One-Dimensional Arrays

The array is the most fundamental, the most commonly used data structure across all programming languages. The support for one-dimensional arrays is generally built directly into the core language itself.

An array is an ordered collection of items, where each item inside the array has an index.

Arrays

Indexes

The indexes are in order, they are zero-based index in most languages, but, that’s not the case with other few languages.

Size

The simplest arrays are fixed size, also called immutable, meaning unchangeable arrays. They can be created initially at any size. But once the array is created, you can’t add or remove elements from it.

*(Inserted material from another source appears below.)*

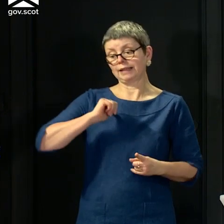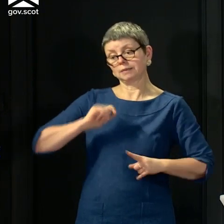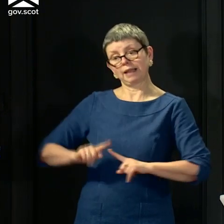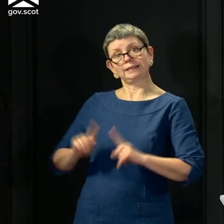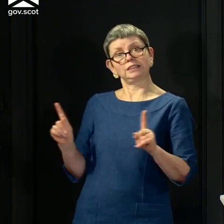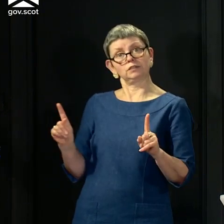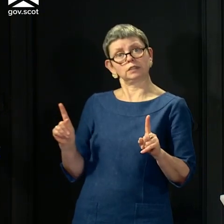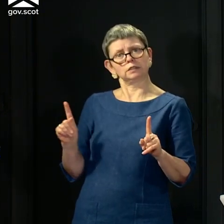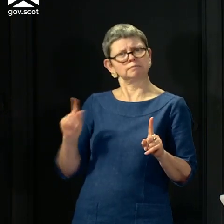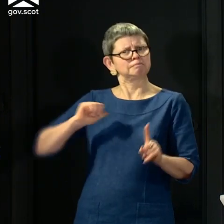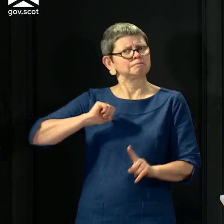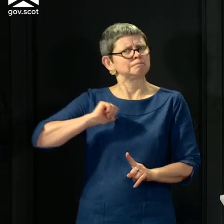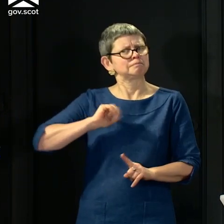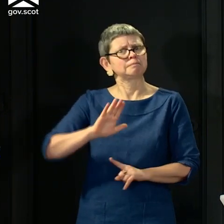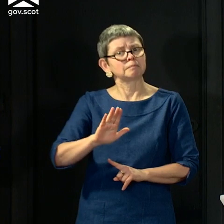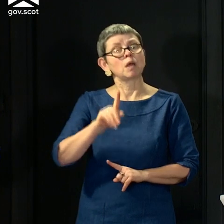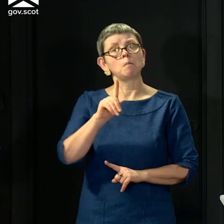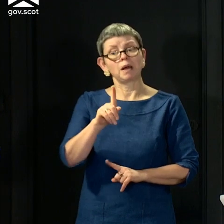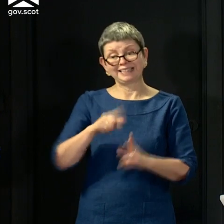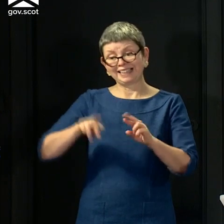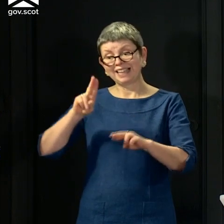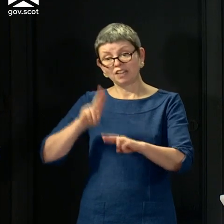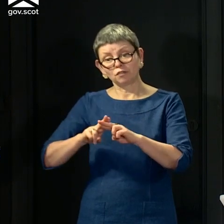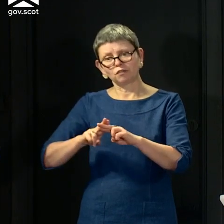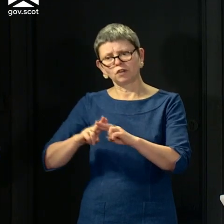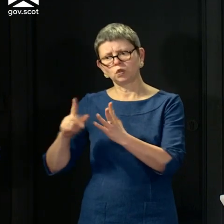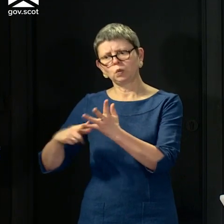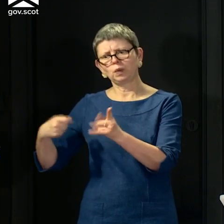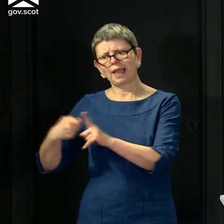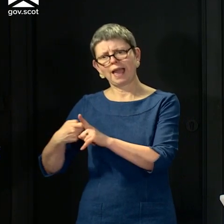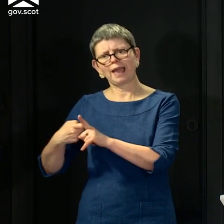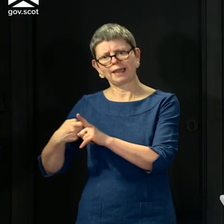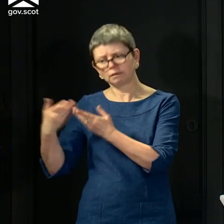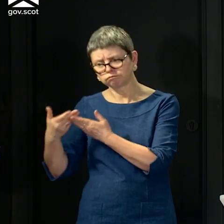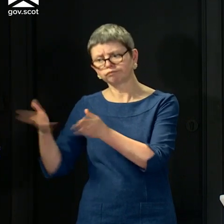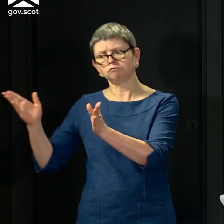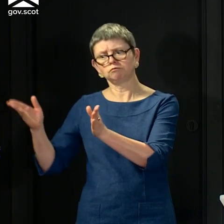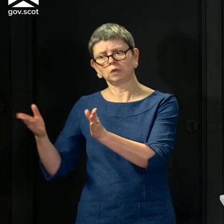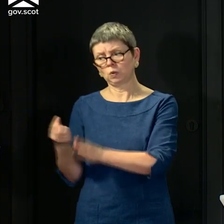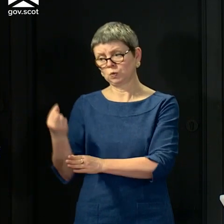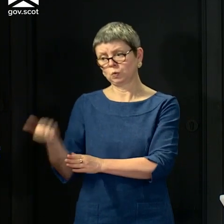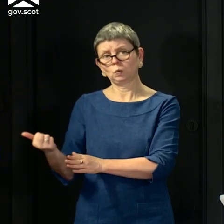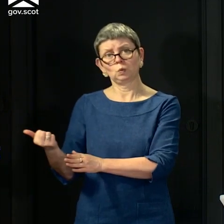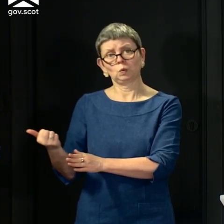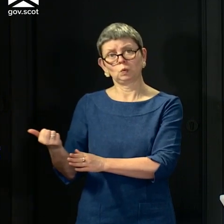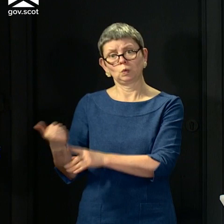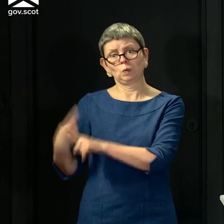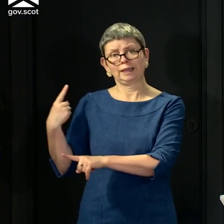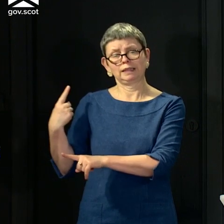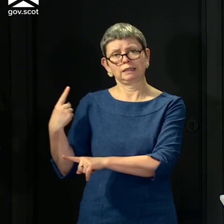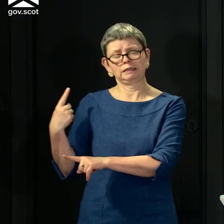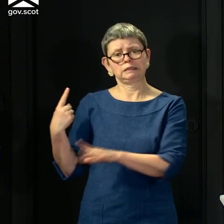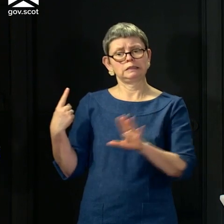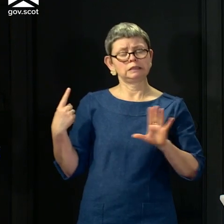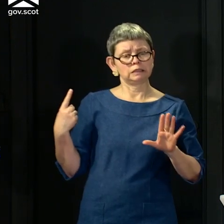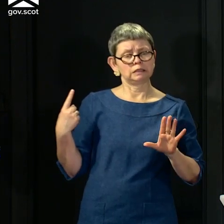as I've said before, hypothetically, if I thought the UK government was starting to lift these measures too early, particularly given what I've just said about the narrowness of the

Sometimes the ability to dynamically add or remove elements from it while the program is running is made available in the standard array in a language, and sometimes you have multiple different array types, depending on whether you need a fixed or resizable array.

Data Type

Simple arrays are typically restricted to a specific type of data. It’s an array of integers, or an array of booleans. But some languages allow you to create arrays of just generic objects, meaning you could put different data types.

Multidimensional Arrays

Taking the one dimensional array one step further, we can have arrays with two dimensions.

It’s basically an array of arrays, where each item in this array itself contains another array.

Therefore, any single array element is not accessed with just one index, but we need two numbers to get to it. Sometimes referred to as a matrix or a table because this is, effectively, rows and columns of information.

We can take the two-dimensional array further to three-dimensional arrays and even more.

Jagged Arrays

When we have a Multidimensional array, where each row, each item needs to have different number of items. It’s where Jagged arrays come into play.

It’s a Multidimensional array where each item can have different sizes.

Rows have different number of stones

When To Use Jagged Arrays

If you have a multidimensional array which records the number of sales every day. The first index is for the month, while the second is for the day.

You can notice that Jan has 31 days, while Feb 29, and so on. So, either leaving the irrelevant elements empty, or setting them to 0 or -99 or some other value is not always desirable. But, you shouldn’t have elements that represent impossibilities. Like In February, where days 30 & 31 don’t exist.

So, Using Jagged Arrays, we can get the average of sales in a month by grabbing all the sales in that month, add them all, and divide by the number of days in that month, without having to add logic to figure out the days we should be ignoring.

Resizable Arrays

Most languages provide some kind of resizeable array, or dynamic array, or mutable. In Java, the standard array is fixed-size and a fixed data type, but, you can also create a resizeable array using ArrayList.

Adding & Removing

The location where we add a new element or remove an existing one does matter, because adding or removing an element at the end is faster than at some where else.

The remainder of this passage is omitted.